Hi, (I hope I have the right forum here, there are so many to choose from and I'm new to posting)
I'm a year 2 student and have just finished placement on a surgical ward. I had a patient who had abdominal surgery and two rectus sheath catheters which had q4h top-ups of local anaesthetic (LA). When we did the top-up we monitored vital signs right before delivery, and then about 10-15 min after delivery.
Does anyone know why vital signs are monitored before and after LA? I have looked on google and seen articles saying about regular monitoring, but none saying specifically to only monitor signs 15 mins only the once after.
I know that opioids can depress the respiratory system, but does LA via a catheter have the same affect?
I can't remember the name of the anaesthetic being injected, it may have been Marcain, and when I asked the nurse I was working about what change we might see with the vital signs she said that heart rate may go up, and asked me if I knew why, to which I said 'the effects of adrenalin (epinephrine)' to which she said yes that's right.
My placement has finished now so I don't have access to the patient's notes or to the nurse to ask more detail, but I've been thinking more about it. Is it normal to use LA with adrenalin postsurgery? I can understand the LA with adrenalin during surgery to prevent bleeding, but post-surgery back on the ward is it still necessary to cause vasoconstriction? If the LA used had adrenalin then I can understand the HR going up etc, but most articles I've seen talk about respiratory depression and hypotension (but then the articles are mostly talking about epidural and not rectus sheath catheters).

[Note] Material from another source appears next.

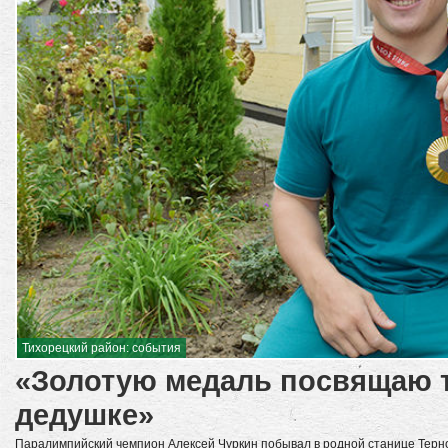
Тихорецкий район: события
«Золотую медаль посвящаю 
дедушке»
Паралимпийский чемпион Алексей Чуркин побывал в родной станице Терно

What type of LA is most often used in post-abdominal surgery? How often do you monitor vital signs? Can you direct me to any good texts that explain the reasoning, or do you just go by your own hospital policies?
Thanks in advance,
Jun 18, '12
I believe the rectus catheters are topped off with bupivicaine with epi to decrase tissue uptake and prolong the effect of the LA near the surgical area. Potentially, the migration of anesthetic catheter intravascular could cause hypotension. this complication would warrant baseline and postinjection BPs. I suggest lit search like pubmed for postop rectus catheters for pain management.